No Safe Default: Why AI Agents Need Governance, Not Just Alignment
Consequence rules decide whether AI agents cooperate or collapse.

Provoking question
If AI agents are aligned individually, who designs the rules that keep them from destroying each other collectively?
AI safety is often framed as a problem of individual agents: make the model more capable, more truthful, more aligned, more reliable. But future AI systems will rarely act alone. They will coordinate, compete, verify, delegate, bargain, and make decisions under shared risk.
This paper asks what happens when the agents are held constant, but the rules around them change.
We introduce a crisis-fund game in which three LLM agents must pool resources to prevent collective failure. The agents have unequal wealth, a shared survival problem, and different consequence regimes determining who dies if the group fails. Across thousands of simulations, the result is clear: consequence design is not a detail. It shapes whether agents cooperate early, delay strategically, exploit weaker partners, or create avoidable deaths.
The most successful regime on average is progressive accountability, where the richest agent faces the greatest risk if the group fails. This makes responsibility self-enforcing: the agent most able to solve the problem has the strongest reason to act. By contrast, all-or-nothing failure produces delay, while regressive punishment — where the poorest agent dies first — creates exploitation. Wealthier agents learn to use the poorest agent's vulnerability as a strategic buffer.

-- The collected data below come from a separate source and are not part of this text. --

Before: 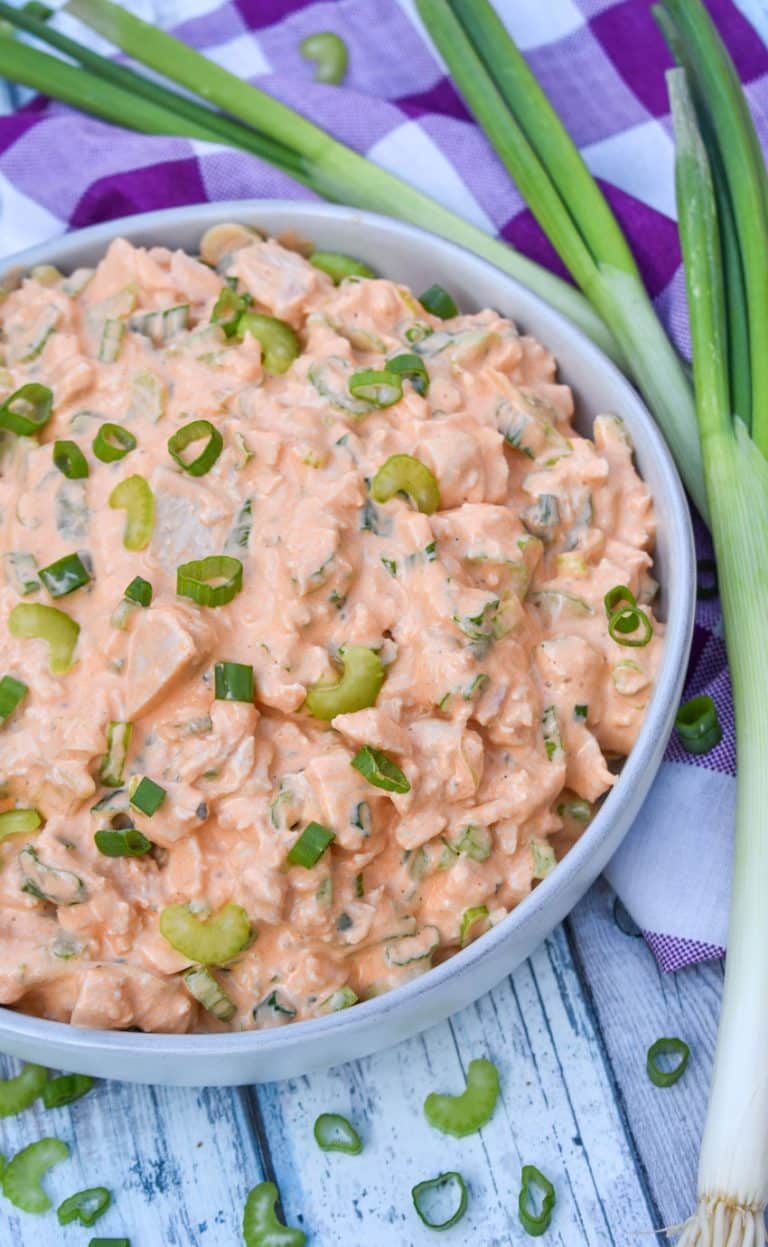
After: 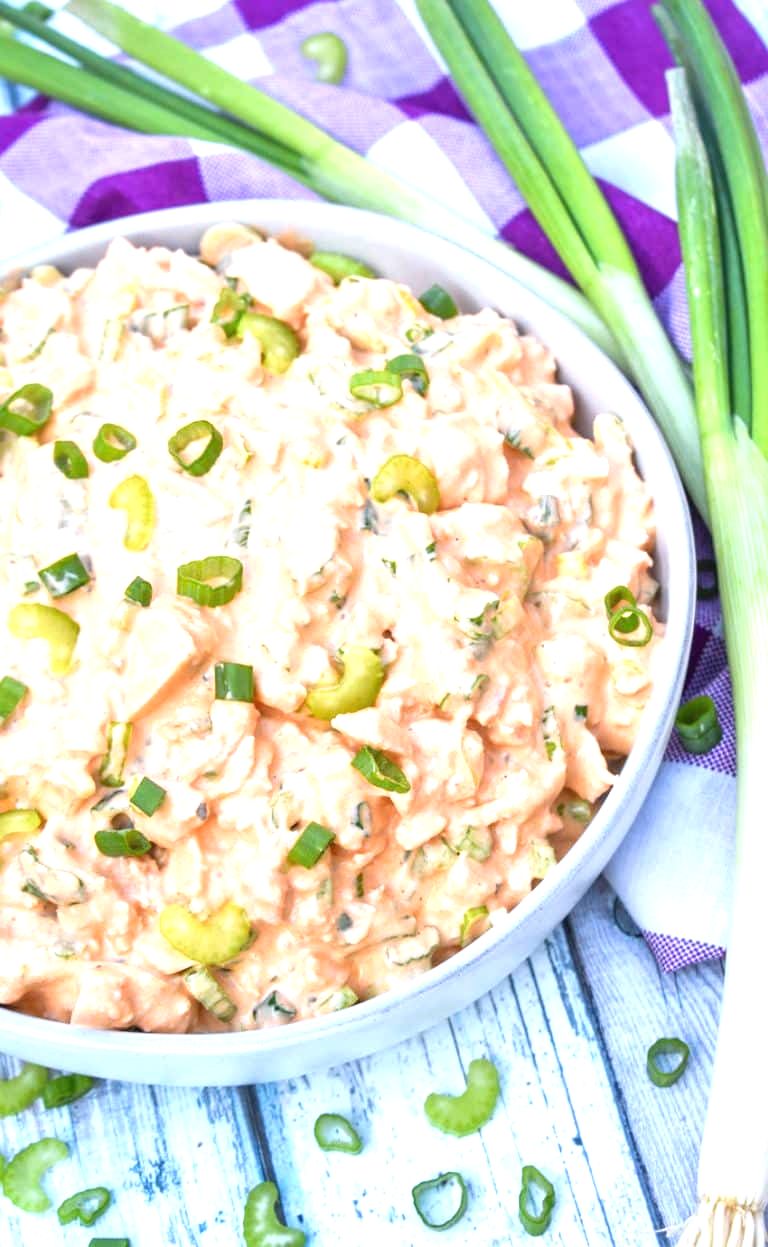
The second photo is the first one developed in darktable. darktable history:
tone equalizer: smoothing diameter 24.83%, edges refinement/feathering 6.04, preserve details guided filter
exposure: black level correction 0, exposure 1.099 EV, compensate highlight preservation false
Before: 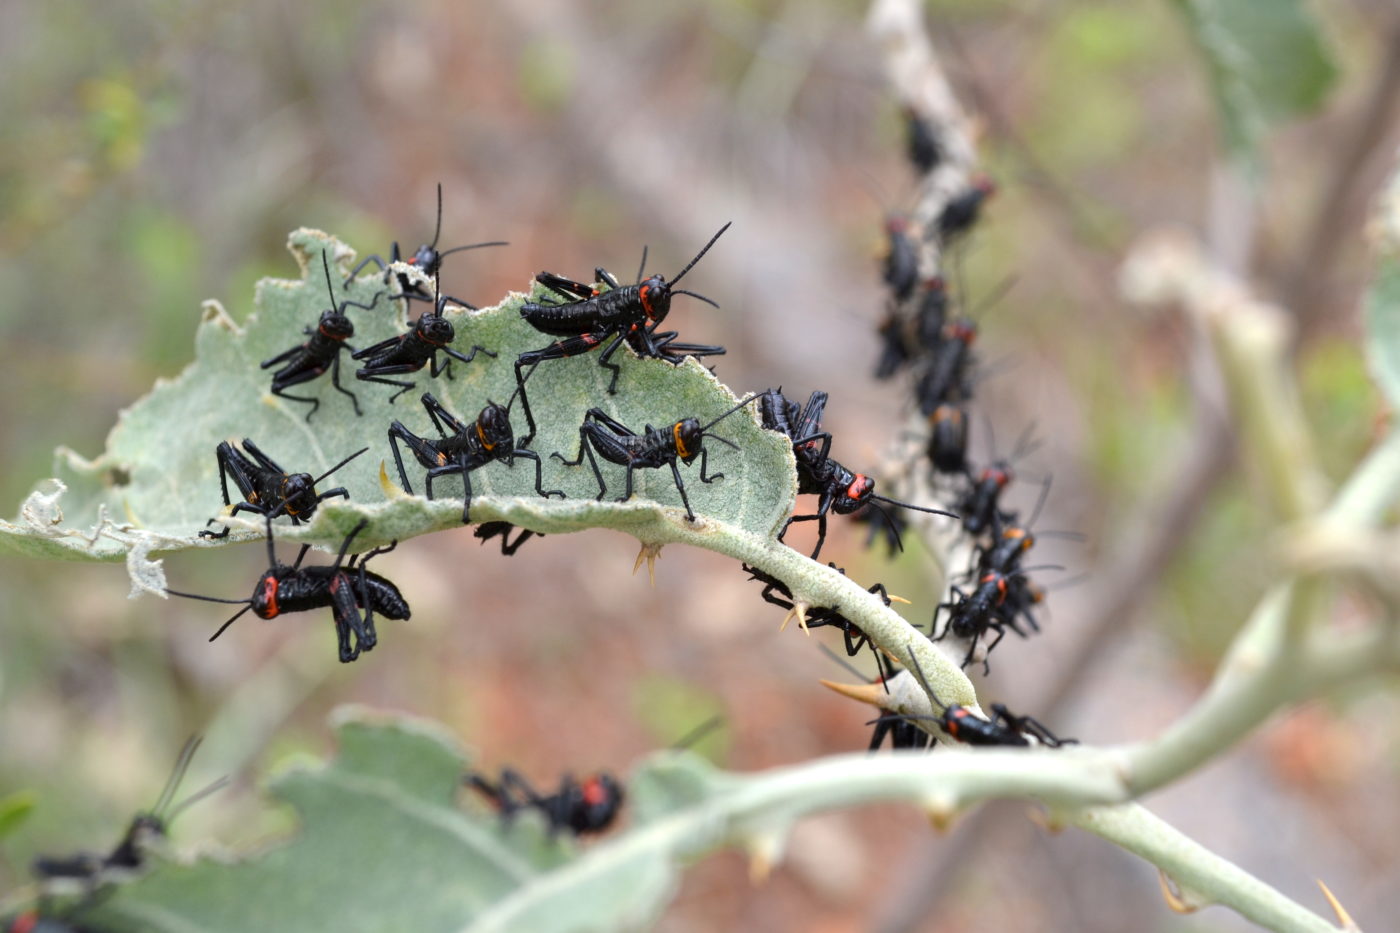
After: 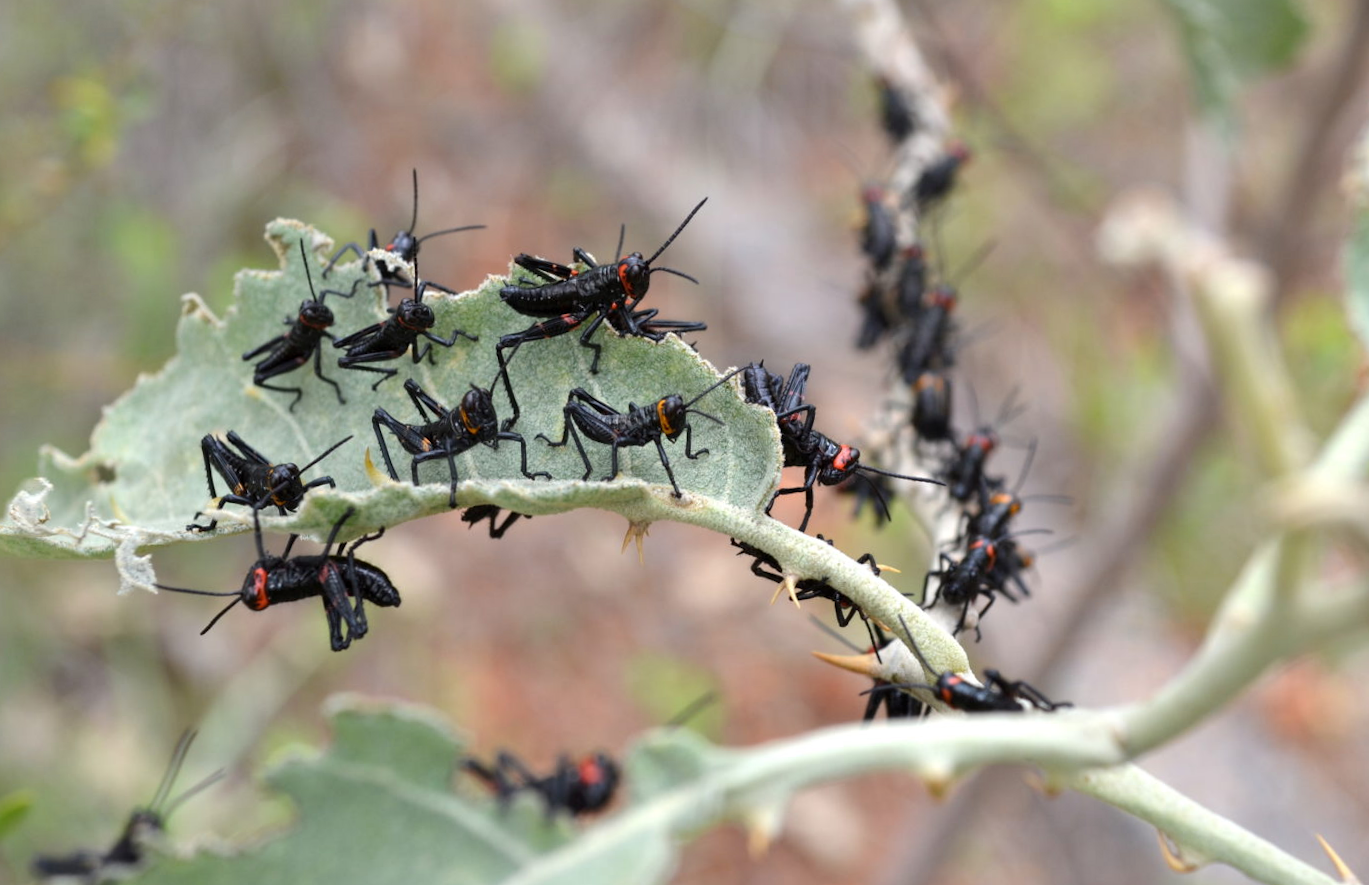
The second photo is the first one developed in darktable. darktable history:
rotate and perspective: rotation -2°, crop left 0.022, crop right 0.978, crop top 0.049, crop bottom 0.951
levels: mode automatic, black 0.023%, white 99.97%, levels [0.062, 0.494, 0.925]
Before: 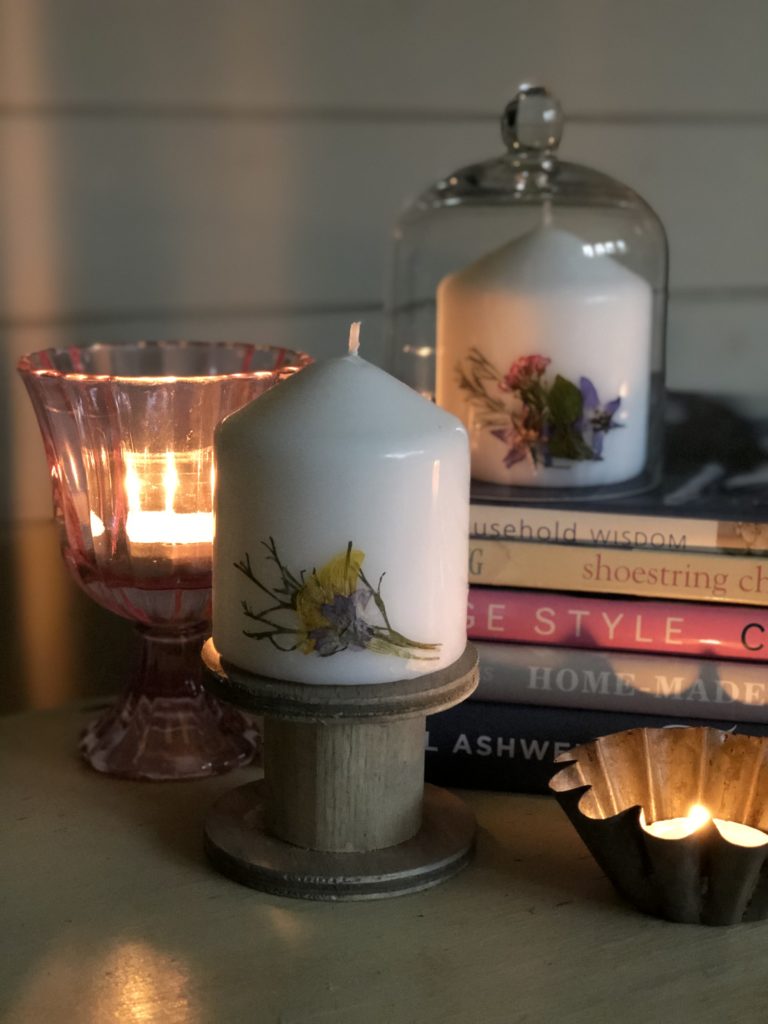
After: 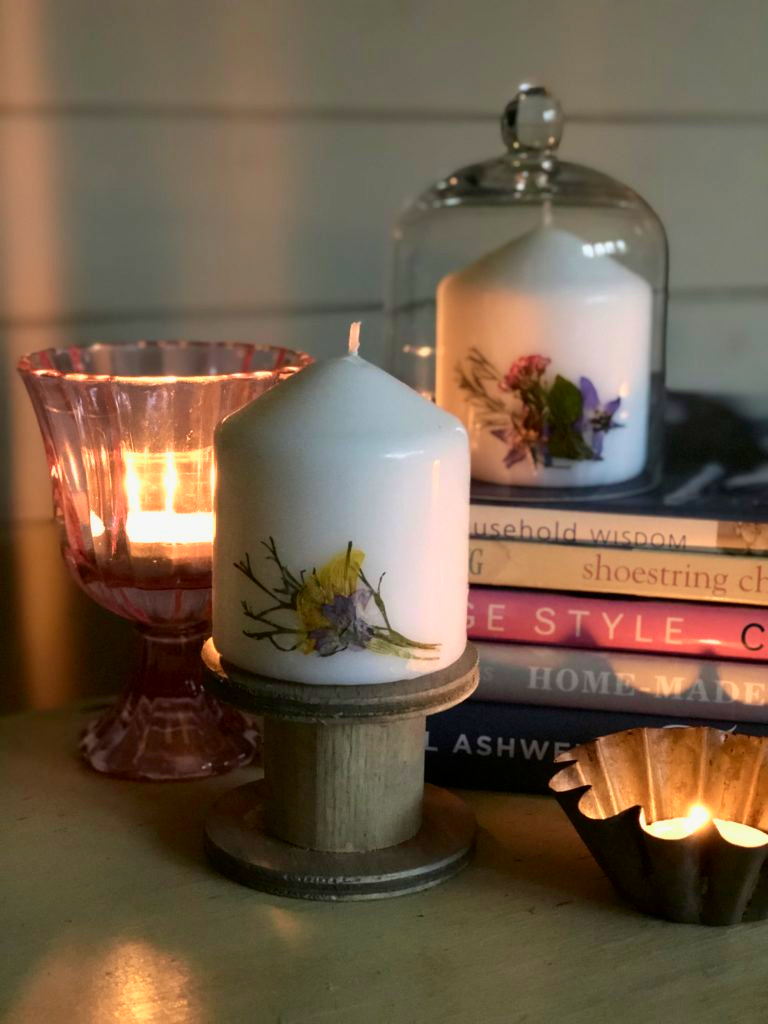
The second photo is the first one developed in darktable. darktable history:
tone curve: curves: ch0 [(0, 0) (0.091, 0.075) (0.409, 0.457) (0.733, 0.82) (0.844, 0.908) (0.909, 0.942) (1, 0.973)]; ch1 [(0, 0) (0.437, 0.404) (0.5, 0.5) (0.529, 0.556) (0.58, 0.606) (0.616, 0.654) (1, 1)]; ch2 [(0, 0) (0.442, 0.415) (0.5, 0.5) (0.535, 0.557) (0.585, 0.62) (1, 1)], color space Lab, independent channels, preserve colors none
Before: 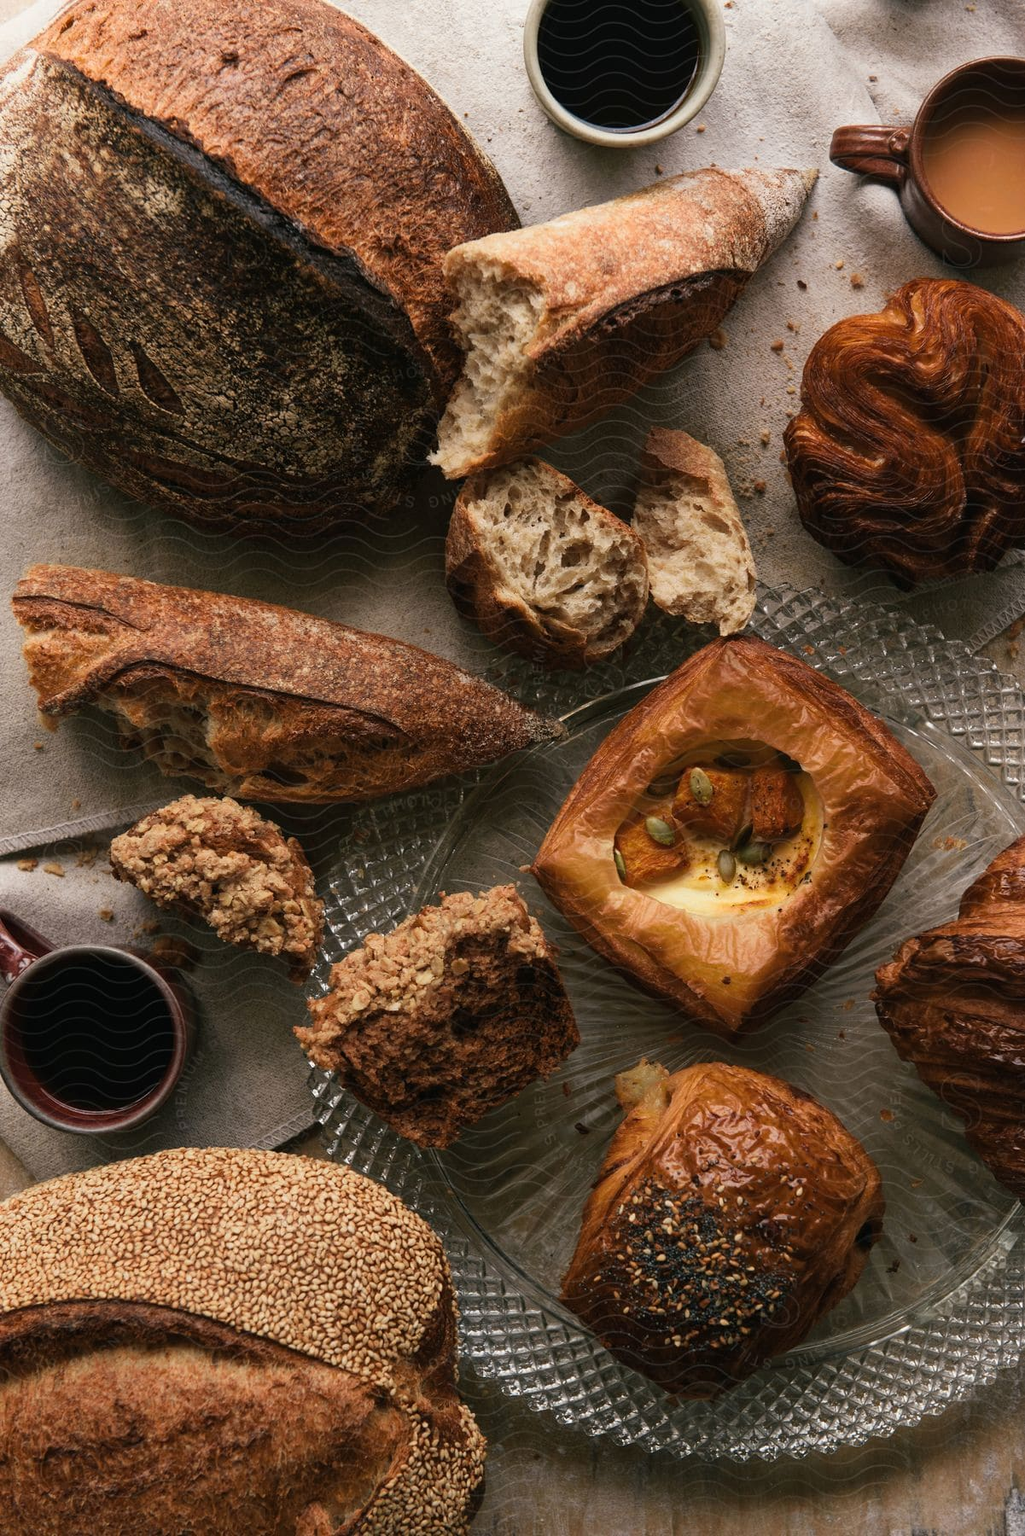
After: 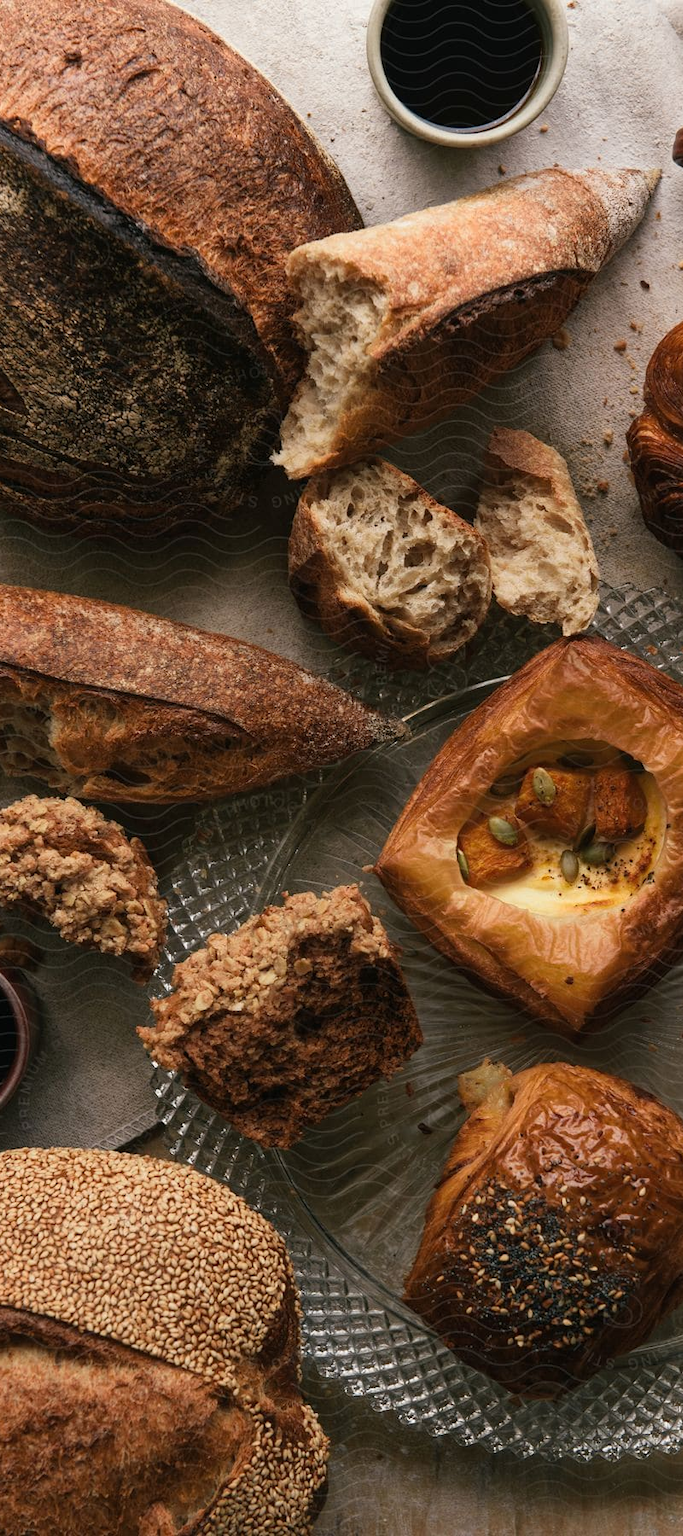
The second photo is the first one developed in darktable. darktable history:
crop: left 15.379%, right 17.853%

The deeper finding is that no mechanism is universally safe. Every regime contains death-trap configurations: combinations of inequality and crisis severity where that rule performs catastrophically worse than another.
Multi-agent AI safety cannot be solved through agent alignment alone. Agents act inside institutions. Those institutions create incentives, vulnerabilities, and failure modes. If we do not stress-test governance rules, we may deploy systems where individually capable agents still produce collective catastrophe.
There is no safe default. Accountability design is part of AI alignment.